In case anyone's unclear, this is the origins of the word he seems so bizarrely focused on and why it is a big deal:
In the inquisition of Europe, when witches were being burned, among those sought out for burning were gay people. They were required to gather the very "bundles of sticks" (the real meaning of a faggot) with which they would be burnt. When the faggots (sticks) were running out, gay men were thrown on the fire to keep it going for the witches. Faggot came to mean gay man to force them into the closet for fear of death.
Update: Or maybe not,
other sources disagree about the origin of the word (but not the practice of burning gays at the stake).
Two men called Damian Furtch a "fucking faggot" before beating him
in the West Village of New York City nine days ago.
Many LGBT people associate this word and words like it with very real memories of being physically assaulted and bullied in their past. You know, the kind of episodes that thousands of teenagers kill themselves to escape? Like happened, again, just two weeks ago in Akron, Ohio. So, yes, we prefer not to encounter it used in a careless and flip manner. Call us hysterical and oversensitive as the diarist did, as this kossack did, but it's not just a word, it resonates of hate and violence to us. Which probably explains why it may generate a "knee jerk" response, and alas ever it will for the remainder of all our lifetimes.
john de herrera, there are two reasons you don't get to influence the "repurposing" of that word.
1. You don't control the English language. I can't imagine why in God's great, green Earth you would seek to even take this on as some sort of cause. Some sort of "social experiment" (isn't that cute?). Can we talk about the Japanese internment camps and how that might now apply to Muslims? Would that be a good "social experiment" you might like to take next? What manner of hideous discourse can you not fig leaf under the convenience of "social experiment?"
2. You are not the target of this hate speech. As far as I know, you are not gay. This seems pretty darn apparent by your total cluelessness and complete insensitivity to the feelings of LGBT posters who you have offended, inflamed and hurt.
Just stop. If a time ever comes that that particular word should be "repurposed" you don't get a say. How about you let the people who are the targets of the hate, hostility, and history of violence that it embodies take the lead on that? And in the meantime, why don't you pipe down and try listening?

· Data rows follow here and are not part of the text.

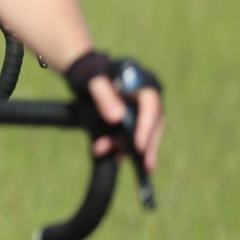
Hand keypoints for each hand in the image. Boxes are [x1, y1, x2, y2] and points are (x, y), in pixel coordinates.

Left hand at [72, 53, 162, 172]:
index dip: (146, 127)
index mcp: (145, 85)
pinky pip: (132, 136)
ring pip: (142, 134)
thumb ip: (104, 95)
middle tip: (146, 166)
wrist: (86, 74)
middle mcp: (148, 100)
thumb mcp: (94, 80)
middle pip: (153, 125)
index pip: (151, 107)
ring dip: (128, 147)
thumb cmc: (92, 72)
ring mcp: (141, 112)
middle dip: (147, 146)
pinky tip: (115, 156)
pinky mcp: (133, 121)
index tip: (139, 146)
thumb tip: (117, 118)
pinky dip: (123, 146)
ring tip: (114, 157)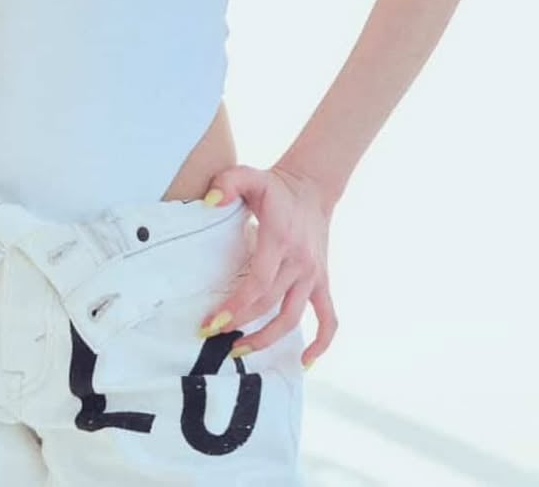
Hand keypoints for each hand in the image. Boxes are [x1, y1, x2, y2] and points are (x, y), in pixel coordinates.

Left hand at [196, 162, 337, 370]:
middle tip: (212, 336)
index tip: (212, 323)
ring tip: (239, 351)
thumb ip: (228, 183)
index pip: (258, 283)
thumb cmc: (274, 186)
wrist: (312, 186)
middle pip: (270, 304)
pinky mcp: (322, 280)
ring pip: (293, 317)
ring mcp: (313, 273)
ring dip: (267, 340)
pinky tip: (305, 362)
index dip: (236, 306)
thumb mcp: (249, 176)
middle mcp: (299, 261)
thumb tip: (209, 202)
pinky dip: (321, 343)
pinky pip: (328, 317)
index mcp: (280, 239)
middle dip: (240, 325)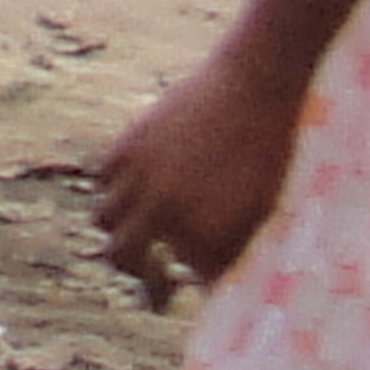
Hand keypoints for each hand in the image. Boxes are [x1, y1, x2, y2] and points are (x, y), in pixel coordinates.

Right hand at [93, 49, 309, 310]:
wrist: (255, 83)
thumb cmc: (268, 147)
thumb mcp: (264, 206)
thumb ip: (235, 247)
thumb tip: (209, 283)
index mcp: (206, 234)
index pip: (187, 276)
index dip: (189, 283)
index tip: (188, 286)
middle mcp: (165, 212)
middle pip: (125, 259)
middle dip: (140, 276)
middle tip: (153, 282)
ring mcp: (141, 179)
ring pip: (105, 221)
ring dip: (120, 230)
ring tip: (139, 232)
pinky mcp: (126, 145)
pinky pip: (100, 179)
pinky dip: (112, 187)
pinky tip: (135, 188)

And not only to the "comments you find valuable." Read the "stupid" ones too.
Update: Thank you Daily Kos, I'm glad to see this diary is at the top of the rec list, so Daily Kos can see mine is not an outlier viewpoint.
The point I wished to make was that poster's behavior is unacceptable and a substantial portion of the community agrees. If you feel his behavior was OK, then I am sorry to hear that, but not surprised, unfortunately.

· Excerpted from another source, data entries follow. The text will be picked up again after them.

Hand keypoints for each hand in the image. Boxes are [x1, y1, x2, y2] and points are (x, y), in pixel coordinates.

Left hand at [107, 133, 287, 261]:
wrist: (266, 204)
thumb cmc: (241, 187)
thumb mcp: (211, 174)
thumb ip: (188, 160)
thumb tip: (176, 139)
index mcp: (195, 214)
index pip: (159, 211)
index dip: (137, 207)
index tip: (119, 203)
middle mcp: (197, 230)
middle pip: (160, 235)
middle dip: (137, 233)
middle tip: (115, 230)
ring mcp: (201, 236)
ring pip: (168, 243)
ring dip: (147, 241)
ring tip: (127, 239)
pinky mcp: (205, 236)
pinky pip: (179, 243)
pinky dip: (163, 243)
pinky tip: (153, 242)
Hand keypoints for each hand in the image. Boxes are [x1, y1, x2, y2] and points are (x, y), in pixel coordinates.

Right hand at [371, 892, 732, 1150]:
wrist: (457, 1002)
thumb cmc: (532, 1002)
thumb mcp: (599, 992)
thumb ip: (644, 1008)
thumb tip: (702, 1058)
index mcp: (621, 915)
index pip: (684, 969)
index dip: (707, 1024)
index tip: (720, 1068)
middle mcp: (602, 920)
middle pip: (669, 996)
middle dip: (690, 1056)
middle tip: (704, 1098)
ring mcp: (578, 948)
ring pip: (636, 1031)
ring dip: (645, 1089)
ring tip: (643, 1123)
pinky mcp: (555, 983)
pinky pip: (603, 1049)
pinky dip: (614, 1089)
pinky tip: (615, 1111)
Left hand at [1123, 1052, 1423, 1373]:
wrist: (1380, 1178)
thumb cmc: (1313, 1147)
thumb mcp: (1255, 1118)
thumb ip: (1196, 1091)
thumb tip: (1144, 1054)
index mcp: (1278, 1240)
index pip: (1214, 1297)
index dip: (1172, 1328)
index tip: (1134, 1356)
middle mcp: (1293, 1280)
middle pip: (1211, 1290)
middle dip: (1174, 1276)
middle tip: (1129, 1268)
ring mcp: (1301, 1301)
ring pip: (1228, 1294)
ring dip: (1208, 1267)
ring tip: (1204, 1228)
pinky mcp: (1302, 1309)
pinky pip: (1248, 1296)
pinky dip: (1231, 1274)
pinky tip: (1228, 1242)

But I'm not so interested in engaging the tangential issues, such as the use of this word in other venues, like Pop Songs. Because it confuses the issue of its appropriateness, I personally have always felt the LGBT community should not use that word either.
But we do recognize a difference between "in community" and "out of community" use in language. I think many straight people will never get why it's not ok for straight people to use it, anymore than we can expect Rush Limbaugh will ever understand why it's ok for blacks, but not whites, to use the N word. As users know, I often engage comments, but I think as it's a subject that has me rather fired up, I'd rather disengage than be baited into saying something in anger that I'll later to regret. I certainly feel I've had my say and spoken for more than just myself.